I had a classmate who got so cripplingly homesick he failed first year, recycled and then vanished; presumably dropped out or kicked out. Yes we have Skype and email and phones and Facebook but the sheer distance can be palpable. You are basically as far from home as you can physically be. That distance will always be there, no matter how much talking on the phone or Skype or Facebook. You might be able to ignore it for a while, but you'll get reminded. Maybe it's missing a sibling's birthday, or a friend's wedding, or the birth of someone's child, or worst of all a death in the family. You can't always just pick up the phone because of the time difference and you realistically probably can't hop on the next flight home.
Maybe think twice if you haven't really traveled or been away from your people for significant periods of time. A lot is going to be asked of you. Make sure you're up for it. Not everyone is and that's OK.
You're going to have the opportunity to do well if you chose to do. But if you need to be wheedled, beaten or cajoled into studying for your regular classes, let alone the USMLE, you will have a rough time. You will be in a training program that doesn't build it's curriculum around the USMLE. Everything on the USMLE is covered like it would be at any medical school but some areas get emphasized differently. Microbiology has been mentioned as being not as heavily emphasized. What does that mean? It means you're spending some quality time with your micro books and some micro questions from your qbank. You don't really need to in order to pass. Nobody's going to make you or stand over you and shame you into doing it. There will be USMLE tutorials but nobody makes you go. They will give you USMLE study materials, but nobody makes you use them. You are responsible to yourself and for your own performance.
Australia is a great place to be, and it has lots of opportunities to slack, lots of gorgeous days to go see gorgeous sights and do fun things. Most of your non-Ochsner classmates aren't under the pressure that you are and there is always something going on.

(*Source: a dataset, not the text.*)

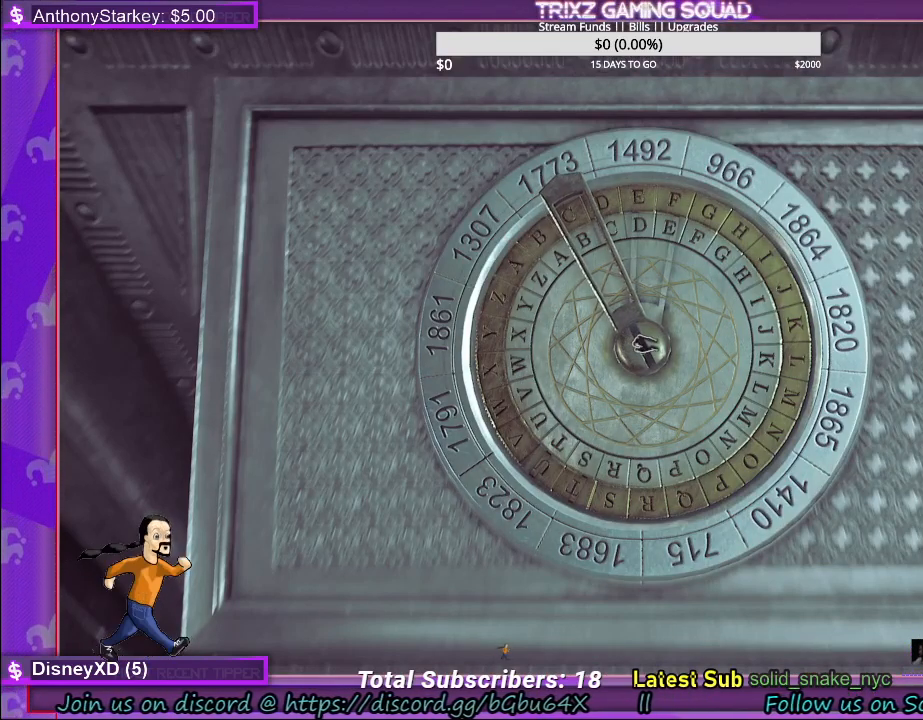
{"keys": [], "mouse": ["left"], "events": []}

You absolutely should go out with your classmates and hit the town some night. Go sailing, go surfing, go biking, go to keg, a sausage sizzle, an ANZAC day parade, the beach, the outback, the markets, the koala sanctuary, Fortitude Valley. Get a rail pass and see the countryside. It would be unspeakably shameful not to do so. However you must not forget why you came there. You must not forget what you are doing. You must not forget where you are going. You must manage your time appropriately which can be very difficult for some people. You got two whole years, but it's only two whole years.
I'm not trying to be dark but I am doing my best to be honest. I am happy with the program, the people and the training. I am very proud to have come through UQ-Ochsner. I keep my UQMS key fob on my key chain and my UQ-Ochsner pin will be on my white coat. That is where they will always be as long as I have either.